Self-reported changes in subjective health and anthrax vaccination as reported by over 900 Persian Gulf War era veterans.
Psychol Rep. 2002 Apr ;90(2):639-53. PMID: 12061608
Walter R Schumm
A 1999 study of United Kingdom servicemembers by Unwin, et al. recently found significant relationships between anthrax and other vaccinations, reactions to those vaccines, and later health problems for male current or former active military Gulf War veterans. Likewise, in 2000 Steele and in 1998 Gilroy found possible adverse effects of vaccinations on Gulf War veterans. However, the role of such vaccinations remains controversial; more recent government reports continue to dispute the existence of any data that might reflect adversely on the role of vaccinations on the health of Gulf War veterans. To address this controversy, the current study assessed similar relationships for over 900 Reserve Component Gulf War Era veterans from Ohio and nearby states. Gulf War veterans were more likely to report poorer health than non-Gulf veterans.
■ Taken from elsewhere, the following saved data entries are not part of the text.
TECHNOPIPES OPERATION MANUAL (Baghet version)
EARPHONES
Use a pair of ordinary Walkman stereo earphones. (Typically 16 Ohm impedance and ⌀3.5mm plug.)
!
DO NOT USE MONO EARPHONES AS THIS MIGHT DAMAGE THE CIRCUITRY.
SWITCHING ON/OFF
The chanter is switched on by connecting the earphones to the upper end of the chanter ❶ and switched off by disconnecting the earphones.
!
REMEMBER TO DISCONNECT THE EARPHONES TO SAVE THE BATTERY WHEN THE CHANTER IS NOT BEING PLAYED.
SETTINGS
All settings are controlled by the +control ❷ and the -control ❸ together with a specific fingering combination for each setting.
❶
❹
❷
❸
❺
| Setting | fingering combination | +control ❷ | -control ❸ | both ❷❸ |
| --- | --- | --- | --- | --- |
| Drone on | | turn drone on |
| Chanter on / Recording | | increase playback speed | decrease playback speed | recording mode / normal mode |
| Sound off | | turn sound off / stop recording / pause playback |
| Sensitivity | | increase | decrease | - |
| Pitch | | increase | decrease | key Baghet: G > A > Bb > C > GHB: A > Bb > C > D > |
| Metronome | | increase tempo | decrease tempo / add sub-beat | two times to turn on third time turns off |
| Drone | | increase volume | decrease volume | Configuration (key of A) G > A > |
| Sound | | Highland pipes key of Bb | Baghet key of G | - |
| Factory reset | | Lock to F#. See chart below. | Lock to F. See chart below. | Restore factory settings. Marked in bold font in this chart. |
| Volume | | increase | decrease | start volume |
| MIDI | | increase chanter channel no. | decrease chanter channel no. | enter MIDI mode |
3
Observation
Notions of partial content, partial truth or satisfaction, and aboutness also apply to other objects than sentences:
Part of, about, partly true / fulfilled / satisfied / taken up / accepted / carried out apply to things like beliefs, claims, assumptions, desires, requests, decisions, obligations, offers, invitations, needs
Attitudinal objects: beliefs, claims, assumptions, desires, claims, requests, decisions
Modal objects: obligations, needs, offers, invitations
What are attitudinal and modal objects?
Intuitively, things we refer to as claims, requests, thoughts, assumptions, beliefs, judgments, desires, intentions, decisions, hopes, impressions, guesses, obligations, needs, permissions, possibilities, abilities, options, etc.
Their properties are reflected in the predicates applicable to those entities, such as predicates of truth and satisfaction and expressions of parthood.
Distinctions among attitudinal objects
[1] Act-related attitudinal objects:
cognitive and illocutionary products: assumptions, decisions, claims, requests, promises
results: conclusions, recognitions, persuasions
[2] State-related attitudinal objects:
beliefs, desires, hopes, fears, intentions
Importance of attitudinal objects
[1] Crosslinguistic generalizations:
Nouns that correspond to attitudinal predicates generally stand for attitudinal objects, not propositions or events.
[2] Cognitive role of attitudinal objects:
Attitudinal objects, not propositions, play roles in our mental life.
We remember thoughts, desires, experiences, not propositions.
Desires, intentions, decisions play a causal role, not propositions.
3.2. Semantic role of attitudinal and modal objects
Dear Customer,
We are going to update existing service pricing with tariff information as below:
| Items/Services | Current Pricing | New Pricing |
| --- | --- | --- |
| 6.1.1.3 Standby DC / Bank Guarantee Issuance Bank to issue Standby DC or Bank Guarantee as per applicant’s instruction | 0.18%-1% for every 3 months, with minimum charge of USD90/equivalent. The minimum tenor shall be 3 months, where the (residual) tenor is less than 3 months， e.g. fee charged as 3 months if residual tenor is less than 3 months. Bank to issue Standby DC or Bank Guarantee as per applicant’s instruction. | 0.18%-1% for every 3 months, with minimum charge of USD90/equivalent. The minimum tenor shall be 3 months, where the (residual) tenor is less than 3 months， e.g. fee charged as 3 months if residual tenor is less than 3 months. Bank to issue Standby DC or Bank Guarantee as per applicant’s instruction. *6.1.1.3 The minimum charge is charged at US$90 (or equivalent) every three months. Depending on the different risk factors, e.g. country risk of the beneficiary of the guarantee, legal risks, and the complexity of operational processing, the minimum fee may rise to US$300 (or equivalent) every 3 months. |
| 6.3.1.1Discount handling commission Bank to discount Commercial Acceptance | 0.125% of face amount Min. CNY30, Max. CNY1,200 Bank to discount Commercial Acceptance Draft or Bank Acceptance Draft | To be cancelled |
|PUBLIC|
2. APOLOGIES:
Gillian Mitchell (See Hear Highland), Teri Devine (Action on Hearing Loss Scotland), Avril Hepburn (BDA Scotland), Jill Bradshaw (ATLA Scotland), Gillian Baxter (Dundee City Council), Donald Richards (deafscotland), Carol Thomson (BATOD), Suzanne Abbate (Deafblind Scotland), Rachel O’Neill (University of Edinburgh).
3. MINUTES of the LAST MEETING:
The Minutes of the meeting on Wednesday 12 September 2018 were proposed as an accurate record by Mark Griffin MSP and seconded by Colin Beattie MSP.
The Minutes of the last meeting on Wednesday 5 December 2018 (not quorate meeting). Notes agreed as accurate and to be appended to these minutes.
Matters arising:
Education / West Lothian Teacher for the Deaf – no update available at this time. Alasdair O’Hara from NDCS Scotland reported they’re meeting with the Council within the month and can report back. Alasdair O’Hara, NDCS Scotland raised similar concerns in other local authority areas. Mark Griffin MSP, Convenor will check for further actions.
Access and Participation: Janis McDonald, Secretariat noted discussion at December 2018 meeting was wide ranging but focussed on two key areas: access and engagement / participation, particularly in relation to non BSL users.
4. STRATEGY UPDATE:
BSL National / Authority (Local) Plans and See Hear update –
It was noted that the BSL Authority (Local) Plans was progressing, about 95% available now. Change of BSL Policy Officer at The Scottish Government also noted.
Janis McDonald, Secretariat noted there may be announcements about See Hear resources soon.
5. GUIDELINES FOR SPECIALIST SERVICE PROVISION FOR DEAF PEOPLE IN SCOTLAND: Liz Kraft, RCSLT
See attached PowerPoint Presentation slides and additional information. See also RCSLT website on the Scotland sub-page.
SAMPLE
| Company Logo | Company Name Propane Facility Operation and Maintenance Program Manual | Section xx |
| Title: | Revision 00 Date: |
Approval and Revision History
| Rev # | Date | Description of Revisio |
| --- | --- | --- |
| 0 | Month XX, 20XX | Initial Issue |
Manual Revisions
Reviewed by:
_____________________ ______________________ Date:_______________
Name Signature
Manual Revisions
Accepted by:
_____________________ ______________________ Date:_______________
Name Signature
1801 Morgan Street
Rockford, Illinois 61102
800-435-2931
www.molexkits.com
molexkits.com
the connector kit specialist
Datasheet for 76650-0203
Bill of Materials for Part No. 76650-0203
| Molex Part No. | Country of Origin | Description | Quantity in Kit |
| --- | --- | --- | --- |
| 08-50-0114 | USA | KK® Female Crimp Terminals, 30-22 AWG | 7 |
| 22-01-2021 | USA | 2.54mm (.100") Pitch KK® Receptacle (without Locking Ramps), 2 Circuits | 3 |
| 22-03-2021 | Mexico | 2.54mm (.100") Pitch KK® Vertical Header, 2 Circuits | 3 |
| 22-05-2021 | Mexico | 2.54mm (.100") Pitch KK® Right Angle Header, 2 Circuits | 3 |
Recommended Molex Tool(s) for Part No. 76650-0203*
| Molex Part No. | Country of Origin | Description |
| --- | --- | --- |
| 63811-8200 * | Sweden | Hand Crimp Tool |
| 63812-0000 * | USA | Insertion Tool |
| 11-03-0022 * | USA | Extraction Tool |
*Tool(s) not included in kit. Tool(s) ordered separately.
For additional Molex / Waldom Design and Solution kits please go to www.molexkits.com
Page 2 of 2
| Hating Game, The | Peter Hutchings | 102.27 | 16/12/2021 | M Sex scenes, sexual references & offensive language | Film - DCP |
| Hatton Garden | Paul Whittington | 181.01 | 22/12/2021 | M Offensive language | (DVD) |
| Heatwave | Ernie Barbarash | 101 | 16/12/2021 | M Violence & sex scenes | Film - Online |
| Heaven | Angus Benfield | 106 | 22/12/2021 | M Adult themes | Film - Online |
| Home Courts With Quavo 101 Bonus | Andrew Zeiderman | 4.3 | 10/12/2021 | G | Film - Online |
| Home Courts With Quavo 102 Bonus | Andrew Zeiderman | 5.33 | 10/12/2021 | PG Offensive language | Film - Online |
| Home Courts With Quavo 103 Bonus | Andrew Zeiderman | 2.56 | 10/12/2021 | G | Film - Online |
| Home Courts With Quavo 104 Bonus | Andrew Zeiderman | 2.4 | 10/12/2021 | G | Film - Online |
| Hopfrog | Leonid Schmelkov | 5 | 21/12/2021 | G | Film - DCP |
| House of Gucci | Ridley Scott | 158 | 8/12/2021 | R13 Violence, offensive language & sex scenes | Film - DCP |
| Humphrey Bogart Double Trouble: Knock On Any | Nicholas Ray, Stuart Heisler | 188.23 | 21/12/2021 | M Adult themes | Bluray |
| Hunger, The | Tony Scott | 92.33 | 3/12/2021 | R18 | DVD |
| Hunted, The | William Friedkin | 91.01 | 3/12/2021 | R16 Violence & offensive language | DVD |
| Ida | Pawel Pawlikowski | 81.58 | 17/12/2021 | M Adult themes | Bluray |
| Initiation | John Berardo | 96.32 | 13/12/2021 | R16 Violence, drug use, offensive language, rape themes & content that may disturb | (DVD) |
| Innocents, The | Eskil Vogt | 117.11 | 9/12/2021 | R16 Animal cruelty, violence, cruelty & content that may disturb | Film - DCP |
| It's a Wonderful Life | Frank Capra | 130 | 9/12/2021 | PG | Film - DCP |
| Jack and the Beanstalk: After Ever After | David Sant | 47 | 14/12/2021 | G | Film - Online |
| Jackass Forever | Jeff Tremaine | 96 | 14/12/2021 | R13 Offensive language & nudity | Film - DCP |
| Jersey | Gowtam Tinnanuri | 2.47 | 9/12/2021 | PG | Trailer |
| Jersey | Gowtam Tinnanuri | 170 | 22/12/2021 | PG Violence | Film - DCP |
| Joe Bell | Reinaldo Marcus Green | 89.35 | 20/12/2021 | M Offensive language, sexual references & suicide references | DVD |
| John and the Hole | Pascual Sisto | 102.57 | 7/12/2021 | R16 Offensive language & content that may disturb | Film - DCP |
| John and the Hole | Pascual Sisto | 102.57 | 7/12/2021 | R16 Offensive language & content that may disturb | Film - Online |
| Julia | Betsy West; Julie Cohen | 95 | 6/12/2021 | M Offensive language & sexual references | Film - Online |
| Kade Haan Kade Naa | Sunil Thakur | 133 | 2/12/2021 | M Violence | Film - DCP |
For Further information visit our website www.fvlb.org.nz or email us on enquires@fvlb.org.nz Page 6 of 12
Female veterans were more likely to report mild or severe reactions to vaccines than male veterans. Those veterans who received anthrax vaccine reported more reactions to vaccines than those who did not receive anthrax vaccine. Declines in long-term subjective health were associated with receipt of anthrax vaccine by Gulf War veterans but not for those who did not deploy to the Gulf, although few of the latter received anthrax vaccine. Regardless of deployment status, veterans who reported more severe reactions to vaccines were more likely to report declines in subjective health. Female veterans reported poorer health during the Gulf War than did male veterans, but sex was not related to veterans' reports of subjective health at subsequent times. It is recommended that servicemembers who experience severe reactions to anthrax vaccine be medically reevaluated before receiving further anthrax vaccine and that careful follow-ups be conducted of those receiving the vaccine currently, in accordance with Nass's 1999 recommendations. We also recommend that safer alternatives to thimerosal (a mercury sodium salt, 50% mercury) be used to preserve all vaccines.